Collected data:

╭──

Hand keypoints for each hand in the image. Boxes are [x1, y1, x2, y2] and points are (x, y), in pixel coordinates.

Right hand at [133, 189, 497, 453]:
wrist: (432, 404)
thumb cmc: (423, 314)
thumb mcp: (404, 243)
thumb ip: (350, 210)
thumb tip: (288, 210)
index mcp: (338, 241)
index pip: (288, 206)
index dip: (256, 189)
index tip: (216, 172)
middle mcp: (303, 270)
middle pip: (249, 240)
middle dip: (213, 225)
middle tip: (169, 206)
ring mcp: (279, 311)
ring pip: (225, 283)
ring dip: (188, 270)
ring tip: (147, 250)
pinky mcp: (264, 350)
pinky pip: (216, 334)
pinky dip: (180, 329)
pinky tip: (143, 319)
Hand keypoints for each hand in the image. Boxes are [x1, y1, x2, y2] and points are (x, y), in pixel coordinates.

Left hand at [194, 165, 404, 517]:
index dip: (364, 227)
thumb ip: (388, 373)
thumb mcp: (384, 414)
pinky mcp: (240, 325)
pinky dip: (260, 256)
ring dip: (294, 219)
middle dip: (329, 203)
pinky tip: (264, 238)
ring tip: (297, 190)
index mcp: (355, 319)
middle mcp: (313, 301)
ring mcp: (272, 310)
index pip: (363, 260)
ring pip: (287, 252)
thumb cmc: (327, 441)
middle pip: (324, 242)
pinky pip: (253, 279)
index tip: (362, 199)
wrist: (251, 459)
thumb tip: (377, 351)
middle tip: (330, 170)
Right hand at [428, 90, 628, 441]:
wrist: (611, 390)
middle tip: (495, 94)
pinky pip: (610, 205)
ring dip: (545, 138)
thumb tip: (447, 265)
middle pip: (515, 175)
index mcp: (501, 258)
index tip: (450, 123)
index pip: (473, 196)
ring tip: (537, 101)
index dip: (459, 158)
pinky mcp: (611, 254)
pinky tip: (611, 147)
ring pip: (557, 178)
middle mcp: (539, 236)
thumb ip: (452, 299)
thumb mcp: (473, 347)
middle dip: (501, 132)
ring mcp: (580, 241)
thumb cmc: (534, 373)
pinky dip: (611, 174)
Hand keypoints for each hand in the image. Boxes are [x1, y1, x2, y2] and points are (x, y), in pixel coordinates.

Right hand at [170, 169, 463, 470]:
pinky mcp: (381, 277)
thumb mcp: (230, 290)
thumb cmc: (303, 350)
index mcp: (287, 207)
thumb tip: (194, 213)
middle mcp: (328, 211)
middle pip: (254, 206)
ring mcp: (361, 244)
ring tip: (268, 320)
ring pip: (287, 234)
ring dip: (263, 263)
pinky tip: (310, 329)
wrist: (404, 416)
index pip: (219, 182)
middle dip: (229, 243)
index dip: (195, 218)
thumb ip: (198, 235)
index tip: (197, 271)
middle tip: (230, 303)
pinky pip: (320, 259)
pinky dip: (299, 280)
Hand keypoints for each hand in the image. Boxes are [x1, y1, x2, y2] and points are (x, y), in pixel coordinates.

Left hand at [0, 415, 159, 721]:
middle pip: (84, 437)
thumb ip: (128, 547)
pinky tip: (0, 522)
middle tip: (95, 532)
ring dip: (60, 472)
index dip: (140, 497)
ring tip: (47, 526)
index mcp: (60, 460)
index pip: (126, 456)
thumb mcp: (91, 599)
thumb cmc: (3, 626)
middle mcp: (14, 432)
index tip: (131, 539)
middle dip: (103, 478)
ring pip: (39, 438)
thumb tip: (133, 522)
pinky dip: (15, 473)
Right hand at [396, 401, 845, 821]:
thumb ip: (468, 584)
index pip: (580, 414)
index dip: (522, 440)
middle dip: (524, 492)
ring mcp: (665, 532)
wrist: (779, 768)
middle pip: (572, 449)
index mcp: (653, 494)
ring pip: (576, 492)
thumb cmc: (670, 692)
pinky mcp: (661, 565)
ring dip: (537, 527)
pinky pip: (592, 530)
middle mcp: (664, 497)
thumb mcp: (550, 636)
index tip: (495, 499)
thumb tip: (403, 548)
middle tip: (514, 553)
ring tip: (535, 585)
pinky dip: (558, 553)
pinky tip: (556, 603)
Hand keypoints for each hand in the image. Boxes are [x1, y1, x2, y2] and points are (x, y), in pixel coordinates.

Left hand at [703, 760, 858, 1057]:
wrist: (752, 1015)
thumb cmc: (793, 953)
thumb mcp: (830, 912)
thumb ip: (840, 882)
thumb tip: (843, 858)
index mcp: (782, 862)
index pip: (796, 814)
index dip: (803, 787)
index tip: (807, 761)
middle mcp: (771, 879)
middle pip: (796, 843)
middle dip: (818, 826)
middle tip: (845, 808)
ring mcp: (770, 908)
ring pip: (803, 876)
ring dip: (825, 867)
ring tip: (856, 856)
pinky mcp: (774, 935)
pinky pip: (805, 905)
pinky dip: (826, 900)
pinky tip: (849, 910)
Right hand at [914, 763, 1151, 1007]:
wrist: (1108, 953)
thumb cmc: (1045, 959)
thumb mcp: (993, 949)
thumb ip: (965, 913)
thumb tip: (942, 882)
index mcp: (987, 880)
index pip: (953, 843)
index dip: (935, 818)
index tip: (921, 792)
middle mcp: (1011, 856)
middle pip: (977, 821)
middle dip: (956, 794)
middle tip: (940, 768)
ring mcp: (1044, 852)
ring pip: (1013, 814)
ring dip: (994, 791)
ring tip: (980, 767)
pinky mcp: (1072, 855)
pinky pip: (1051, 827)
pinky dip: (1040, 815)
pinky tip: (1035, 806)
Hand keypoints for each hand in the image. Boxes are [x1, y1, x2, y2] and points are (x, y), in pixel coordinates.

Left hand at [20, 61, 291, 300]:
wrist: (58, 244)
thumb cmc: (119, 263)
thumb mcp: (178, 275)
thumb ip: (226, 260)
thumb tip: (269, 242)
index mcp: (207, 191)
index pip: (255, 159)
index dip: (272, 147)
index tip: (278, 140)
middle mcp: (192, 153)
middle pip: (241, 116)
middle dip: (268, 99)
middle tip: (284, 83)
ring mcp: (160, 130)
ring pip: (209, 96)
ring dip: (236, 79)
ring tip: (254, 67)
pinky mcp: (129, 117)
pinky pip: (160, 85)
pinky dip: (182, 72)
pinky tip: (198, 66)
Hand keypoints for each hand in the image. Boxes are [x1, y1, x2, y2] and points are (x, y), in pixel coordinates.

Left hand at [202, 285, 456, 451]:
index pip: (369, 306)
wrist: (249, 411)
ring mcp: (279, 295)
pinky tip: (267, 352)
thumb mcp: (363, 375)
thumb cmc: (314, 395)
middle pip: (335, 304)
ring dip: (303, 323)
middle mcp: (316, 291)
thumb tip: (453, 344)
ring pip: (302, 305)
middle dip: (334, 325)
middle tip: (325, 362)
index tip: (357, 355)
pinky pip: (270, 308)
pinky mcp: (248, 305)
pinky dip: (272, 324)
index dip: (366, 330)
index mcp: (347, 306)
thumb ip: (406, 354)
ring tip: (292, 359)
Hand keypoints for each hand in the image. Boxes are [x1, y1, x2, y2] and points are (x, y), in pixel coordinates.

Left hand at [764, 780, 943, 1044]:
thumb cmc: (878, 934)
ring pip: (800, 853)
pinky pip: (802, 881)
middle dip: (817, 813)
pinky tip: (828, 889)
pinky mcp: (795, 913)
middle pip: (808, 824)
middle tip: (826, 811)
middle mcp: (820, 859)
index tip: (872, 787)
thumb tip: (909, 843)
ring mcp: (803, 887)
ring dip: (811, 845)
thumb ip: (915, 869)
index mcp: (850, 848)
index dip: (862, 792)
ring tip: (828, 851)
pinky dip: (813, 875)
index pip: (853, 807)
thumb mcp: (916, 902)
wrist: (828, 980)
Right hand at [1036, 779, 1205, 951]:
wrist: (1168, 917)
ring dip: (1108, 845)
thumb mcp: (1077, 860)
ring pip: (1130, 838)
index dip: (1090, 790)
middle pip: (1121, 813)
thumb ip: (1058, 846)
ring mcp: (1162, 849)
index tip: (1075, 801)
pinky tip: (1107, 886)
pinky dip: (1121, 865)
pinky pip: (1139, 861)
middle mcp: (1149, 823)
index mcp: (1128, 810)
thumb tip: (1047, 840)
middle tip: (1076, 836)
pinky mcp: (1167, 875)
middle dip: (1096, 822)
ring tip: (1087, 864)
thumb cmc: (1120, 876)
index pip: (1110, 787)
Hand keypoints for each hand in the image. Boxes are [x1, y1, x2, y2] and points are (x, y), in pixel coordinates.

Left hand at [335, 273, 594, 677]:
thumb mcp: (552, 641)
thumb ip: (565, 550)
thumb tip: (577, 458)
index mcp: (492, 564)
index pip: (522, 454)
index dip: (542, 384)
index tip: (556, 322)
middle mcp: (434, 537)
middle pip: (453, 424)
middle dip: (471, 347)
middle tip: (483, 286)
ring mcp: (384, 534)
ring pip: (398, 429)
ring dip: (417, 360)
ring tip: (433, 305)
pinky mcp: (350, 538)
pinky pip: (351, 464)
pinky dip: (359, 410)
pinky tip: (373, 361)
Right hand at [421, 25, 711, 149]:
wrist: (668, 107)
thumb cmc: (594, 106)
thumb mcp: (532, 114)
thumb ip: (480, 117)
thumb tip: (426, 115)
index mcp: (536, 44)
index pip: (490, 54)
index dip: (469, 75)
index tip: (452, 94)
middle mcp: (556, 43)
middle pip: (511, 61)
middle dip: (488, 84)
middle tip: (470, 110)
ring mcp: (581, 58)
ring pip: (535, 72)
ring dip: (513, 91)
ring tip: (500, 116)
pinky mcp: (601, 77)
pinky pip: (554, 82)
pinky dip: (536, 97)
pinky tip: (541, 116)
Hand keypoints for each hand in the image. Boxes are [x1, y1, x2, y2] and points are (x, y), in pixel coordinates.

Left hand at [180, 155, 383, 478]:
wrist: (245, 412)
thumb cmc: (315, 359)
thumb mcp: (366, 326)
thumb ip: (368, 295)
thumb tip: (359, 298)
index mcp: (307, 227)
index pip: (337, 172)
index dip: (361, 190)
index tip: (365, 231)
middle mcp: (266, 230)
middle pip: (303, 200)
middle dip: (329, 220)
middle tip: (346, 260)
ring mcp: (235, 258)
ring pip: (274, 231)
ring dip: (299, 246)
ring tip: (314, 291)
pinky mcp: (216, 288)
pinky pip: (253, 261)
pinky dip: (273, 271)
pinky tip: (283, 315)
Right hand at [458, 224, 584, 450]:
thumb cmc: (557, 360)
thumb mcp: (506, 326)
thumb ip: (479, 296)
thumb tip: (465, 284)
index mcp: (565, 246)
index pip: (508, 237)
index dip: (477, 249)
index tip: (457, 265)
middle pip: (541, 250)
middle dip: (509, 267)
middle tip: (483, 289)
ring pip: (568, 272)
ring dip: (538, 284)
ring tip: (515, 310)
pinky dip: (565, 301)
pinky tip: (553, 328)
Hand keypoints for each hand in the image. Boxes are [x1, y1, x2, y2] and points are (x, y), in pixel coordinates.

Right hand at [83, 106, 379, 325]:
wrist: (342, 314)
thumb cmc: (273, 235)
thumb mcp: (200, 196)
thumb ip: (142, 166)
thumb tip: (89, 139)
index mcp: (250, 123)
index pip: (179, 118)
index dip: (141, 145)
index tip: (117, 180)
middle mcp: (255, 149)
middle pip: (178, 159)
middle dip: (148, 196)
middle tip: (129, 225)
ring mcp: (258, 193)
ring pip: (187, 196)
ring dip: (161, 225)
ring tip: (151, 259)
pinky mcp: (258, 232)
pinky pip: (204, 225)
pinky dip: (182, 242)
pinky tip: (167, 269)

╰──

> TASK:
Output the records above exactly, from their first line through the line that contains "ring dip: (188, 270)", and add nothing.

> EXERCISE OUTPUT:
Hand keypoints for each hand in the image. Boxes are [x1, y1, x2, y2] and points are (x, y), in pixel coordinates.

Right hand at [133, 189, 497, 453]:
wrist: (432, 404)
thumb cmc: (423, 314)
thumb mcp: (404, 243)
thumb ip: (350, 210)
thumb tip: (288, 210)
index mcp: (338, 241)
index pip: (288, 206)
index dip: (256, 189)
index tip: (216, 172)
middle mcp: (303, 270)
middle pip: (249, 240)
middle dip: (213, 225)
middle tip: (169, 206)
ring mcp: (279, 311)
ring pip: (225, 283)
ring dip: (188, 270)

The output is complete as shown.